Merupakan tahapan pertama dari kekakuan bahu dimana bahu mulai terasa sakit saat digerakkan. Kondisi ini bisa terjadi antara 2 hingga 9 bulan.
 
Frozen Stage.
Tahapan kedua dimana rasa nyeri mulai berkurang namun bahu menjadi semakin kaku sehingga sedikit sekali gerakan yang bisa dilakukan. Kondisi ini bisa terjadi antara 4 bulan hingga 1 tahun.
 
Thawing stage.
Tahapan ketiga dengan gejala kondisi bahu mulai membaik dan dapat digerakkan perlahan-lahan dengan leluasa. Kondisi ini terjadi dalam 1 hingga 3 tahun.
 
Seperti dikatakan tadi bahwa hingga saat ini penyebab dari kondisi kekakuan bahu ini belum diketahui dengan pasti penyebabnya.

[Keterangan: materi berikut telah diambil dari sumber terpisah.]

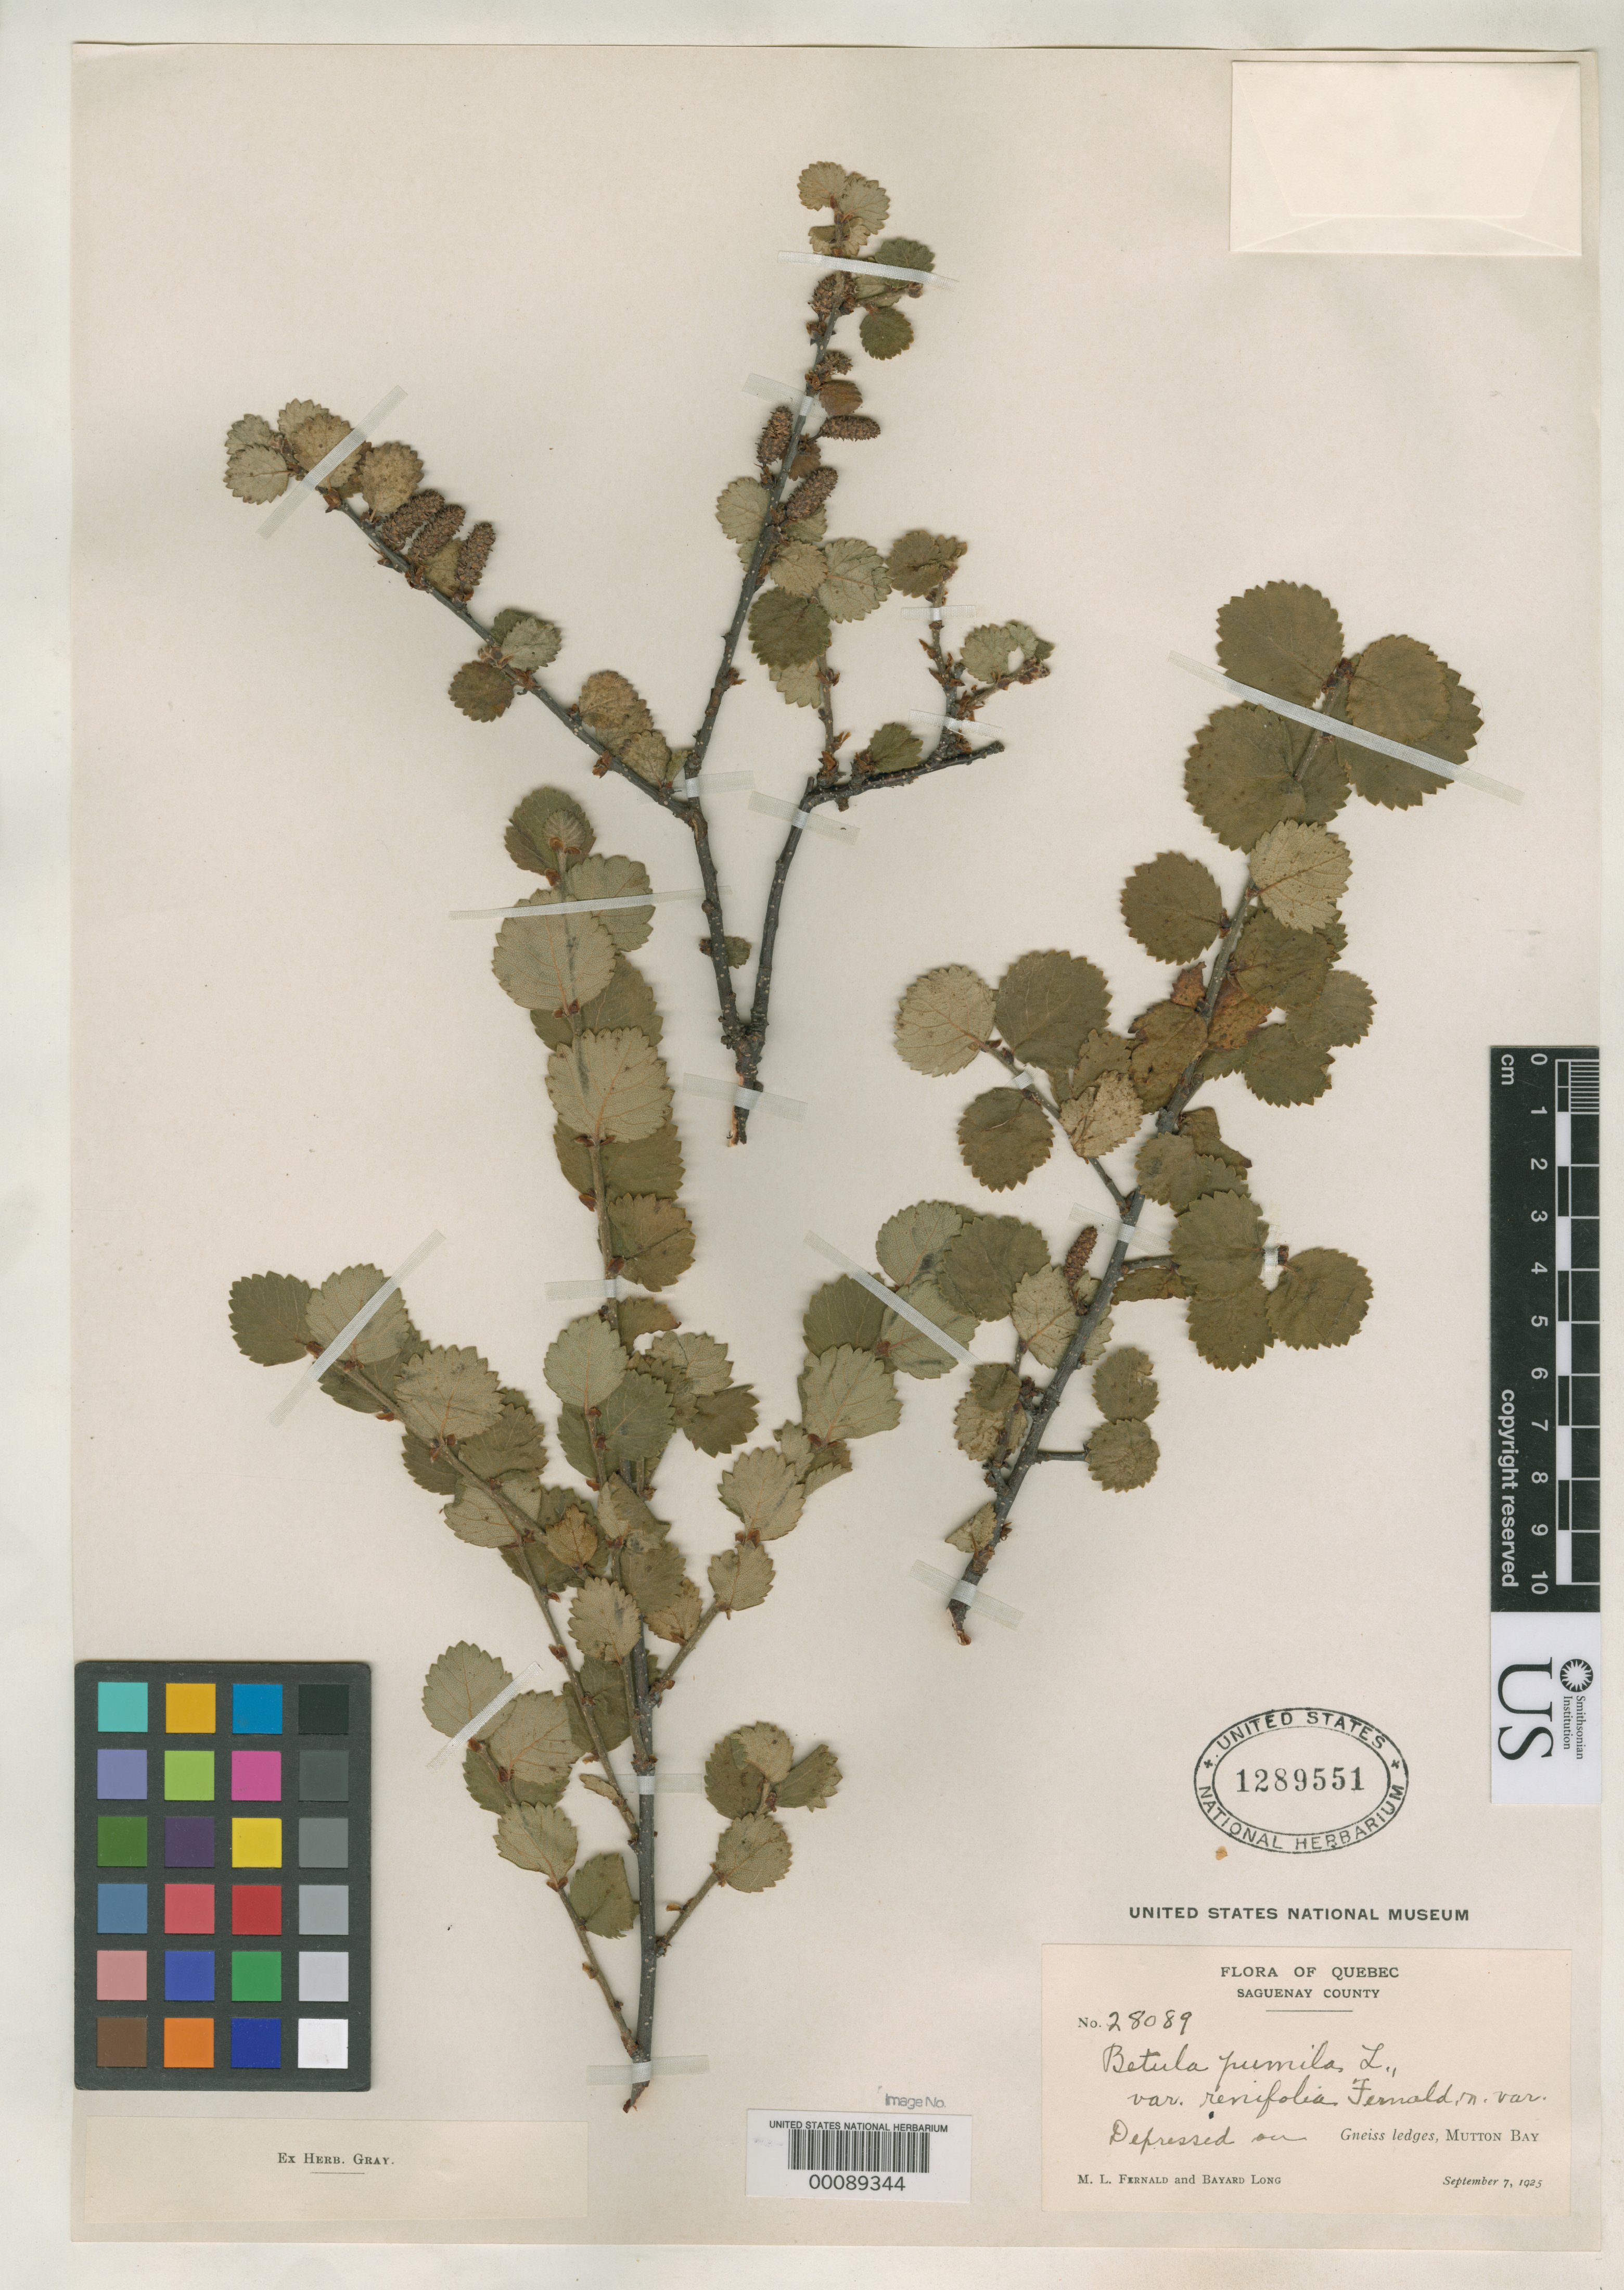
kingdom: Plantae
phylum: Tracheophyta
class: Magnoliopsida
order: Fagales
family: Betulaceae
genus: Betula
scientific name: Betula pumila var. renifolia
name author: Fernald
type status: Isotype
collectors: M. L. Fernald & B. H. Long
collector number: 28089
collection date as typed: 07 Sep 1925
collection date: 1925-09-07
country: Canada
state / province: Quebec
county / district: Saguenay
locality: Mutton Bay.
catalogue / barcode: US 1289551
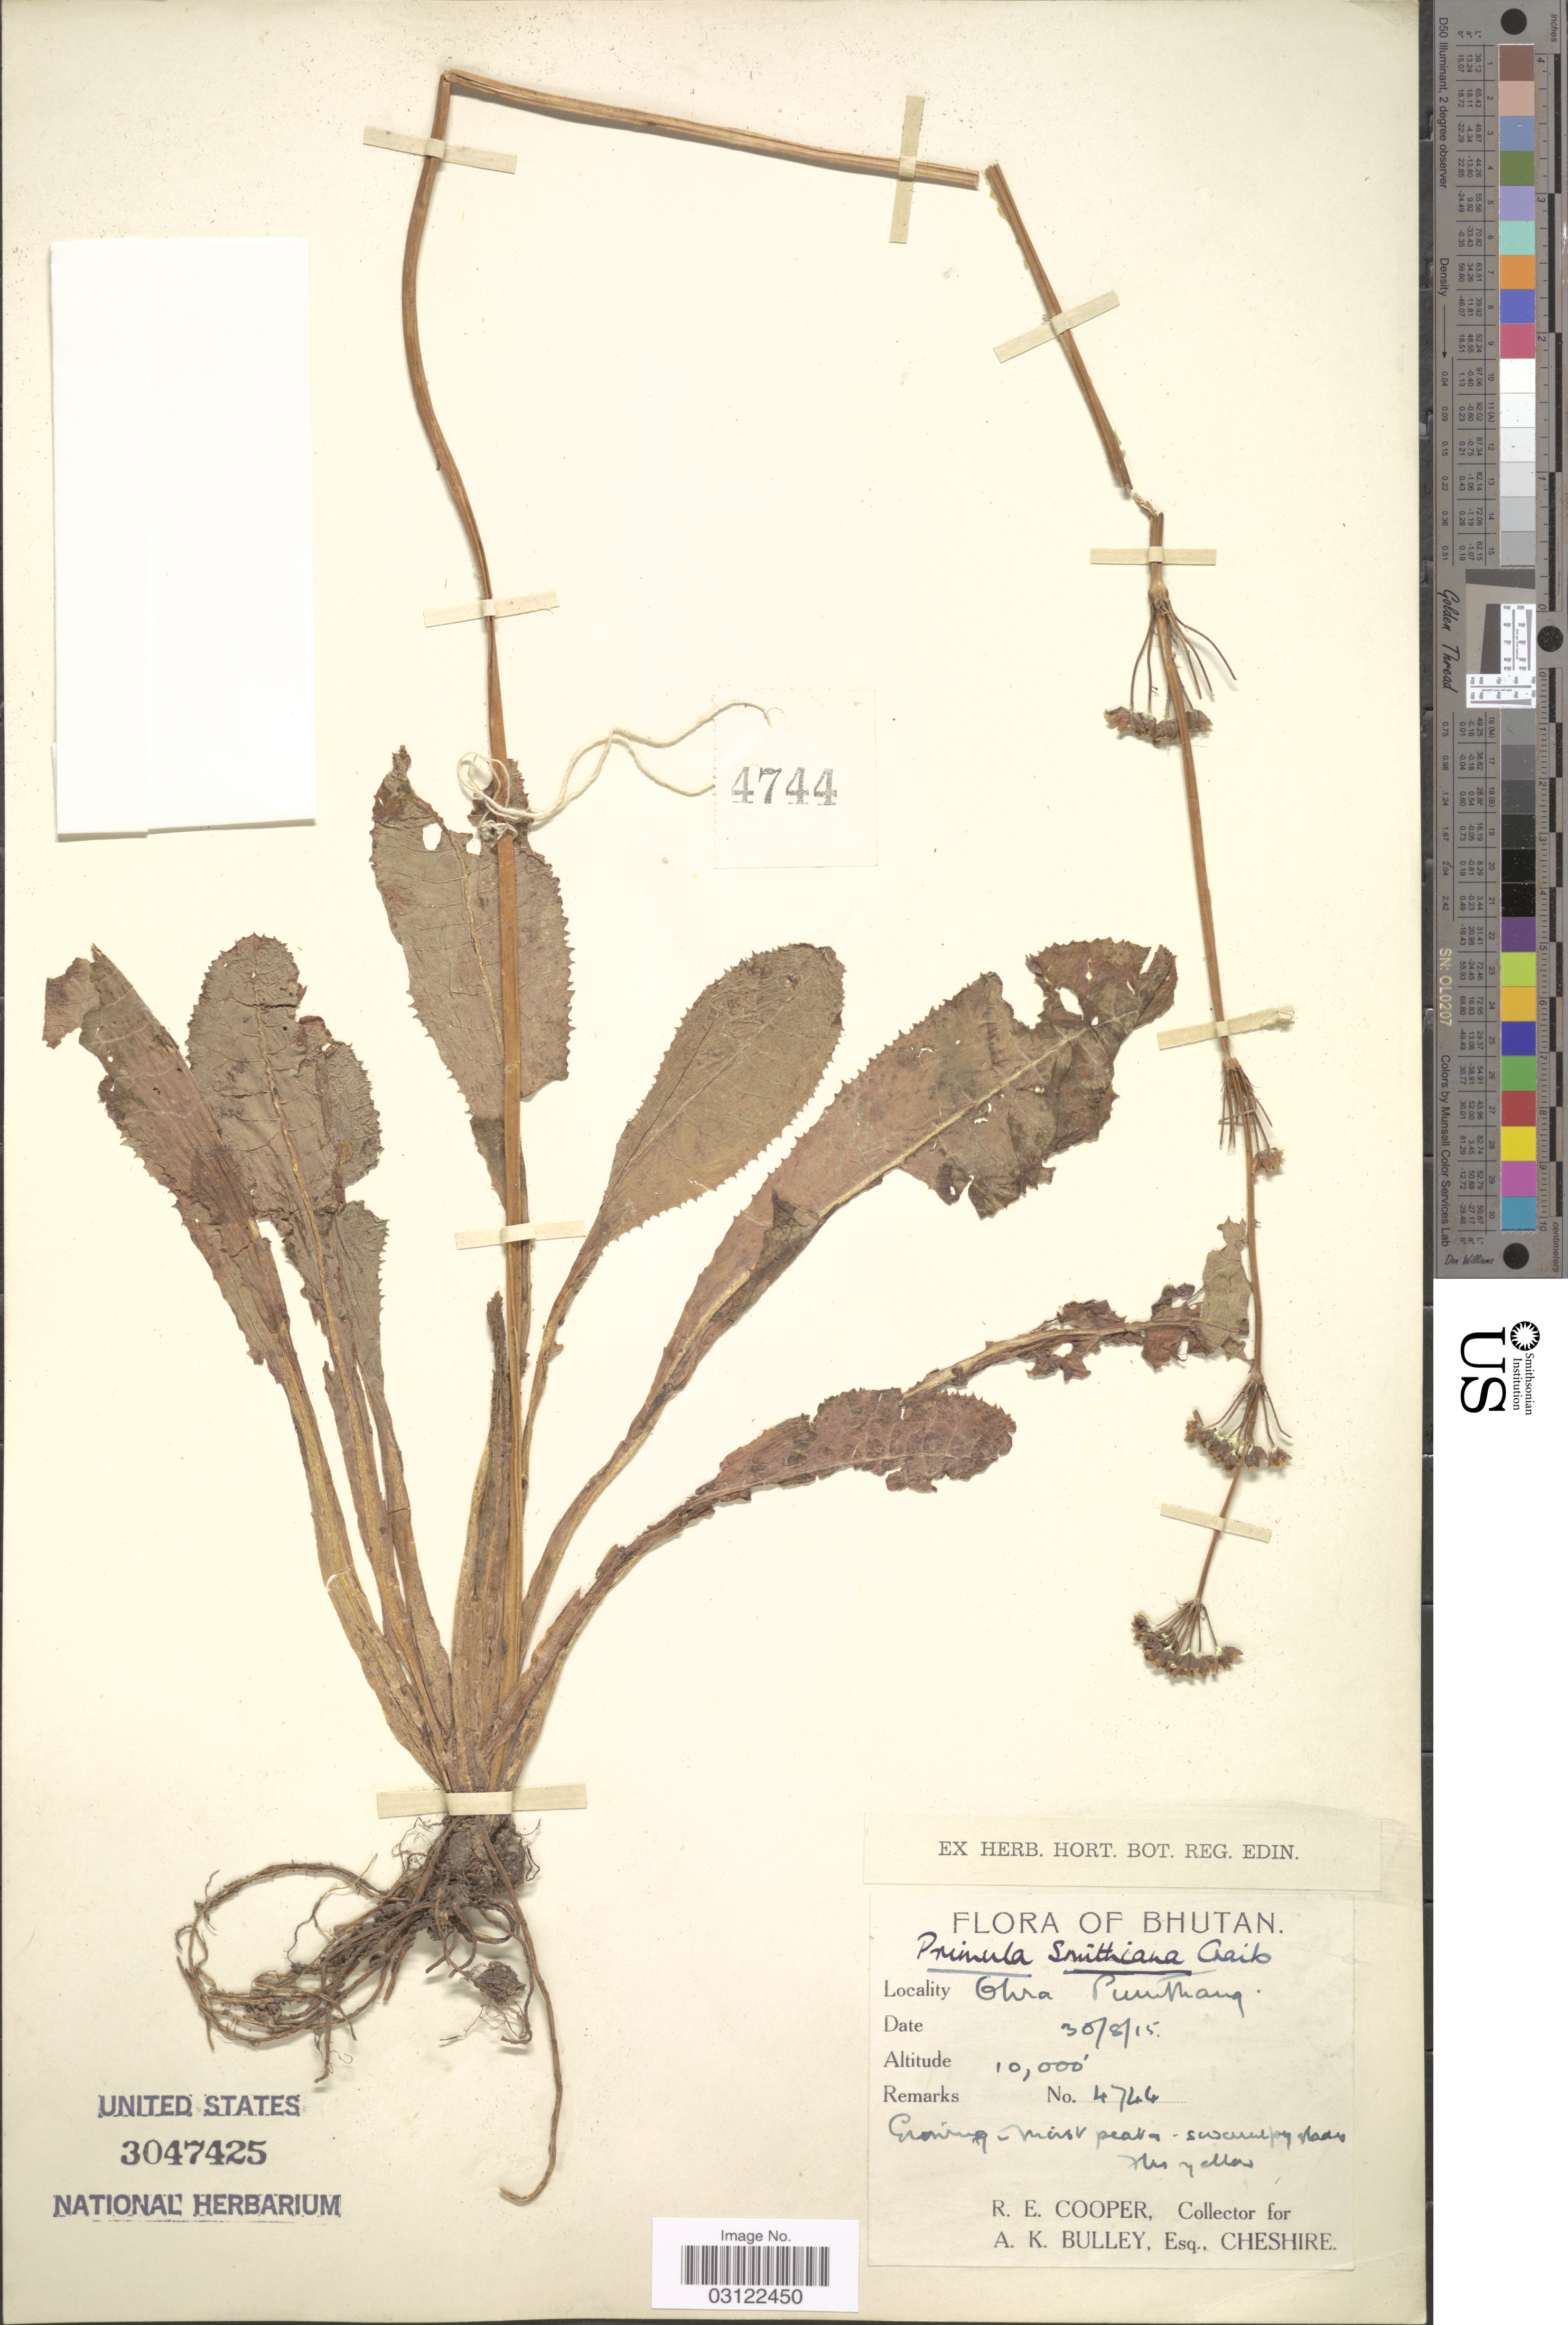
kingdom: Plantae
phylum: Tracheophyta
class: Magnoliopsida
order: Ericales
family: Primulaceae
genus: Primula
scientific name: Primula smithiana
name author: Craib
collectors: R. E. Cooper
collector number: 4744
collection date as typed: Transcribed d/m/y: 30/8/15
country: Bhutan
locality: Ghra Pumthang.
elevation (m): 3048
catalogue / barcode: US 3047425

Akan tetapi, penelitian menyebutkan ada beberapa golongan orang yang lebih beresiko terkena kekakuan sendiri, yaitu:

Memiliki usia di atas 40 tahun.
Wanita lebih beresiko dibandingkan pria.
Memiliki riwayat penyakit kronis seperti diabetes, parkinson, penyakit jantung, TBC, atau gangguan hormon tiroid.
Memiliki trauma akibat penyakit stroke, pasca operasi, patah tulang dan kondisi lainnya yang menyebabkan bahu dalam kondisi tidak dapat digerakkan hingga waktu yang cukup lama.
 
Pengobatan yang bisa dilakukan untuk pasien kekakuan bahu ini adalah dengan melakukan fisioterapi. Fisioterapi dilakukan dengan kombinasi gerakan-gerakan latihan untuk mengendurkan otot bahu dan penggunaan aliran listrik kecil yang dialirkan menggunakan teknologi transcutaneous electrical nerve stimulation. Fisioterapi dilakukan selama beberapa minggu hingga 9 bulan secara rutin agar pasien kembali dapat menggerakkan bahunya secara normal. Selain prosedur fisioterapi, dokter juga bisa melakukan terapi manipulasi bahu dimana pasien diberikan anestesi terlebih dahulu untuk mematikan rasa kemudian dokter menggerakkan bahu ke berbagai arah sehingga terjadi pelemasan jaringan ikat. Prosedur bedah juga bisa dilakukan untuk langsung menghilangkan atau mengangkat jaringan parut yang menyebabkan frozen shoulder sehingga pasien dapat kembali pulih lebih cepat dibandingkan dengan prosedur terapi.